→ EXERCISE DIRECTIONS:
Reproduce, from the lines below, exactly the stretch that begins at the line containing "text [225, 1487, 1090, 1571]" and ends at the line containing "Document page, 1241x1754 pixels.", both included.
(DATA PROVIDED Opens)
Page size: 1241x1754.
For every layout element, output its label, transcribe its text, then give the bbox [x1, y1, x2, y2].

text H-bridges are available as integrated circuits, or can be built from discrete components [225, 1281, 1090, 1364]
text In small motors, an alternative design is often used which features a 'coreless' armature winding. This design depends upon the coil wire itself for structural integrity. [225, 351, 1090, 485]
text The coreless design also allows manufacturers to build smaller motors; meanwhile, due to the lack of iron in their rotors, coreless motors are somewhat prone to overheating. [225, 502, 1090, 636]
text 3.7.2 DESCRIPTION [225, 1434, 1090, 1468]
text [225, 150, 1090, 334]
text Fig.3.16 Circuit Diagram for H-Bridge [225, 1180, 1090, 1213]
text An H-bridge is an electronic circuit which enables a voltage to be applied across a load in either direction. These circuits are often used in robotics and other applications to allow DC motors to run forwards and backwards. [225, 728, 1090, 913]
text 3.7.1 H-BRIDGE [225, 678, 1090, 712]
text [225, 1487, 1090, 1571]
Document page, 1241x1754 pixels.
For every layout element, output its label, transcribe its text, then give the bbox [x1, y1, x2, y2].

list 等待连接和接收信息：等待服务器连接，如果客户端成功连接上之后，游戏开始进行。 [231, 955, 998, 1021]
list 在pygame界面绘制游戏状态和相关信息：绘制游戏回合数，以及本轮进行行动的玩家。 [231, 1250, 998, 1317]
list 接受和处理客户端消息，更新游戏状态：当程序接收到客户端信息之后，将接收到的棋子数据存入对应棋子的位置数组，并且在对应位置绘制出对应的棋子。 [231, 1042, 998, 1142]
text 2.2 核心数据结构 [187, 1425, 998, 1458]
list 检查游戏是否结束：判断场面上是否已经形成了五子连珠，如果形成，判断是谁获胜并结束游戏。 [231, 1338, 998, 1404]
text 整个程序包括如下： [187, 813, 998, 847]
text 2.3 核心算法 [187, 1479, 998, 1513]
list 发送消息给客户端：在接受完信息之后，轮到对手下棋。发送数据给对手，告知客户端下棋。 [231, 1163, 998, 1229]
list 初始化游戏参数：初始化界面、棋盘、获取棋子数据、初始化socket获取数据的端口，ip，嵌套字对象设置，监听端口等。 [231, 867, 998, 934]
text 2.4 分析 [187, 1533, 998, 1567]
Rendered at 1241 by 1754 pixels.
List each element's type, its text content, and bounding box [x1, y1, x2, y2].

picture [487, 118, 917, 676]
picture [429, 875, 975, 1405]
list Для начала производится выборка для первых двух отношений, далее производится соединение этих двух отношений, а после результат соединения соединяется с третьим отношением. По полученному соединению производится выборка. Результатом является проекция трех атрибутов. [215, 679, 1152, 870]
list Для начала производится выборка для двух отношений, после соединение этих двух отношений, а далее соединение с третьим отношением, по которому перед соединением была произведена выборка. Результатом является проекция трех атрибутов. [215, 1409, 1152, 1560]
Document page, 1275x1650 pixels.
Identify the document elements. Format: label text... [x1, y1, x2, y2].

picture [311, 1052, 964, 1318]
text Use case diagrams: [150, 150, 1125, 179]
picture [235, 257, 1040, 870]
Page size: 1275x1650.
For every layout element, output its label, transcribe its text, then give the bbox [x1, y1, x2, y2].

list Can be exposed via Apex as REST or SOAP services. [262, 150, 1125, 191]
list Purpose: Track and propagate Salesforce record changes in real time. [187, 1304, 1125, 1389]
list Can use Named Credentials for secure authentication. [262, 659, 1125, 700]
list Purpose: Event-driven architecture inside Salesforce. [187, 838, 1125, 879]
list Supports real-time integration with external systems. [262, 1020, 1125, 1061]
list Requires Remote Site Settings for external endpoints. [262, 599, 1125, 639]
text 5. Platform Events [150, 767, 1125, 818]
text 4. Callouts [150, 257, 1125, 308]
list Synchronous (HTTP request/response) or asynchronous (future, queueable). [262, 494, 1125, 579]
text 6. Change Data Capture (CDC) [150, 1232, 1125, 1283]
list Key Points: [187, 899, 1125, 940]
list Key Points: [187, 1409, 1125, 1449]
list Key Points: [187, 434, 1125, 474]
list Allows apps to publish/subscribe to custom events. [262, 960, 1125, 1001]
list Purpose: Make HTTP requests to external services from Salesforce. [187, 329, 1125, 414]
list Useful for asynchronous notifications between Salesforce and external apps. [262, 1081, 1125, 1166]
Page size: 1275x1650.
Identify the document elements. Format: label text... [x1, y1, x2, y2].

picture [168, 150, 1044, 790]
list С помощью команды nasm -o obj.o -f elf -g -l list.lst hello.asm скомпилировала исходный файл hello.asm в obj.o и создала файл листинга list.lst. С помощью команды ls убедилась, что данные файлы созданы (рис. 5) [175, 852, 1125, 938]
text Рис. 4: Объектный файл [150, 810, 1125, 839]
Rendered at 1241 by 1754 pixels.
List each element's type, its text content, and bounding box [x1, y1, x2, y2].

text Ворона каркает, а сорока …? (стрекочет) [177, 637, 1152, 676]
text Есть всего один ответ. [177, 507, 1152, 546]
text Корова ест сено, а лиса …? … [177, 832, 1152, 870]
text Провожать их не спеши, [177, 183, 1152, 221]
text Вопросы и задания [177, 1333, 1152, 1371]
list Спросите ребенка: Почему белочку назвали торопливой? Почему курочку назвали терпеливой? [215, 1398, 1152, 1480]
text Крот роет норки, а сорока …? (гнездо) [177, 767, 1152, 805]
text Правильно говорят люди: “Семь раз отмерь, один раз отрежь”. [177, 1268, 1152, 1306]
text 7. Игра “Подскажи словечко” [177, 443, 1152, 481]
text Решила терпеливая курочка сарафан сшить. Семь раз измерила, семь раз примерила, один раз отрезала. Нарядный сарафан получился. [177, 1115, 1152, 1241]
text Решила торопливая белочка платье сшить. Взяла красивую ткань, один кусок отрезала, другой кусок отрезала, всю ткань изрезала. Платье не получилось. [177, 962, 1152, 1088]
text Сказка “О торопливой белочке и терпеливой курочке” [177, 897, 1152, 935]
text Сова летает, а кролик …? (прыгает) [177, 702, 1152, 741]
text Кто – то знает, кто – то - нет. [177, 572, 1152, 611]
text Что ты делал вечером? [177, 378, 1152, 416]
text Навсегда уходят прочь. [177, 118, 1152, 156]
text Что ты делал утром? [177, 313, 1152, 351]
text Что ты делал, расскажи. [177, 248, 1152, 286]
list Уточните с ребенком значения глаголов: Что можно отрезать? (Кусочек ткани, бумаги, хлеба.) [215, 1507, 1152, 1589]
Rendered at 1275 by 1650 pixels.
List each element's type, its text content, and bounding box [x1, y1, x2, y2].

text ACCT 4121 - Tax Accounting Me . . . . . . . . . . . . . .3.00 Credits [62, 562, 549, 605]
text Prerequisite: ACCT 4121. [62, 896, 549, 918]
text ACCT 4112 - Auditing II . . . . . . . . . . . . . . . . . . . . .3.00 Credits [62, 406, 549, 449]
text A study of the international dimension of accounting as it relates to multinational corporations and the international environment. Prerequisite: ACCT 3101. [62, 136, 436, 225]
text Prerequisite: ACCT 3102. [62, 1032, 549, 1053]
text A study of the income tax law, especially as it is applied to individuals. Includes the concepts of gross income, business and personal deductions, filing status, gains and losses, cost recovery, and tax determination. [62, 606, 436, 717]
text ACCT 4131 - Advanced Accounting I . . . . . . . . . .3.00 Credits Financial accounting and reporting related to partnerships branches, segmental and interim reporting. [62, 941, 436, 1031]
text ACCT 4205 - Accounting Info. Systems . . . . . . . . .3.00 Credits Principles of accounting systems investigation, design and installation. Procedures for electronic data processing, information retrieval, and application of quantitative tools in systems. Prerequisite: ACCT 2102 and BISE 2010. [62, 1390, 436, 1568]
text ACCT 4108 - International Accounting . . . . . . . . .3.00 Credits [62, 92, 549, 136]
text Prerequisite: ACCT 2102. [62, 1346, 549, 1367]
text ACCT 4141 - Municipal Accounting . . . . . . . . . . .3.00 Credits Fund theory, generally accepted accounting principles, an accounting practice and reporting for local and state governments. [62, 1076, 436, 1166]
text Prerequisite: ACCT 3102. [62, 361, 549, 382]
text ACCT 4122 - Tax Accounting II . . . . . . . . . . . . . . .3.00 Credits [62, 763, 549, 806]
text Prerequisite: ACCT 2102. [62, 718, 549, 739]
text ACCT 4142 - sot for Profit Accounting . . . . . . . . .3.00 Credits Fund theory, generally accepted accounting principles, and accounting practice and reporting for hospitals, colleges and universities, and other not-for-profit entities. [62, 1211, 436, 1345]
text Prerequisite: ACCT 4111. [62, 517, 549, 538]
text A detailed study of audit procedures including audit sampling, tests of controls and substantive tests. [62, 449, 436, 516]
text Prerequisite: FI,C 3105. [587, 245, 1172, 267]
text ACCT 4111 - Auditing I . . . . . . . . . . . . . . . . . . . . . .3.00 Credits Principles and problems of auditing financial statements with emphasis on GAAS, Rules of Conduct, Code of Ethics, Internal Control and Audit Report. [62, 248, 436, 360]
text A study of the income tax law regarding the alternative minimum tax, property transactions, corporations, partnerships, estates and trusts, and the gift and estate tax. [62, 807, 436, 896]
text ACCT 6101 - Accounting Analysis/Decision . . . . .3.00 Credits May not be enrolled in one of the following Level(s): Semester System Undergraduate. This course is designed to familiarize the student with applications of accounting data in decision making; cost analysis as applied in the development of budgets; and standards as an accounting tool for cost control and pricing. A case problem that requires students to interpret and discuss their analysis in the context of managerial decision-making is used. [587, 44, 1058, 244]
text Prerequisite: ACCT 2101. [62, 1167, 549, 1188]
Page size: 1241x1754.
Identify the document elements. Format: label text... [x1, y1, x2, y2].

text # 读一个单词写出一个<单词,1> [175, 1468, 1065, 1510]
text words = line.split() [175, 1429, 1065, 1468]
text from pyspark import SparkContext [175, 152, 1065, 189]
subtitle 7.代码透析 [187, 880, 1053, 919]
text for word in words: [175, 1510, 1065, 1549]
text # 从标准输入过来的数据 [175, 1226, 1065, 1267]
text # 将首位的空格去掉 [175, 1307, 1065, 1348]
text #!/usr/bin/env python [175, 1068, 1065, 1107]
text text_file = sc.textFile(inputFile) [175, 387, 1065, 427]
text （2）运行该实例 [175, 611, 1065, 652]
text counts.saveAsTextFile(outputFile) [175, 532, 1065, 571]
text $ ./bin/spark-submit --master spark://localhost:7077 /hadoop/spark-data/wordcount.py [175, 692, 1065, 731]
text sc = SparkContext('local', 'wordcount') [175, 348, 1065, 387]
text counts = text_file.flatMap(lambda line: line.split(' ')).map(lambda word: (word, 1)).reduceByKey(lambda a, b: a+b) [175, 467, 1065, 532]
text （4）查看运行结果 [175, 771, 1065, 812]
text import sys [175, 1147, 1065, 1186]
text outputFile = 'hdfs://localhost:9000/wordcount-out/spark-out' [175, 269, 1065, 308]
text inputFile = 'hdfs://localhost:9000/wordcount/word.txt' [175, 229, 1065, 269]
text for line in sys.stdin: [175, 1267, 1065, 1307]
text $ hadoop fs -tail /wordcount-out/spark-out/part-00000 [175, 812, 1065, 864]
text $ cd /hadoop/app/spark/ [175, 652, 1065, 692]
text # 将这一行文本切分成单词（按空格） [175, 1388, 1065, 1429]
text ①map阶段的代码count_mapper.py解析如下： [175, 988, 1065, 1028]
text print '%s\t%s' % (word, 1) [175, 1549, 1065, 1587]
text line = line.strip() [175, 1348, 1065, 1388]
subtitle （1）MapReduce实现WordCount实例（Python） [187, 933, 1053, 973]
(DATA PROVIDED Closes)
→ TASK RESULT:
text [225, 1487, 1090, 1571]
Document page, 1241x1754 pixels.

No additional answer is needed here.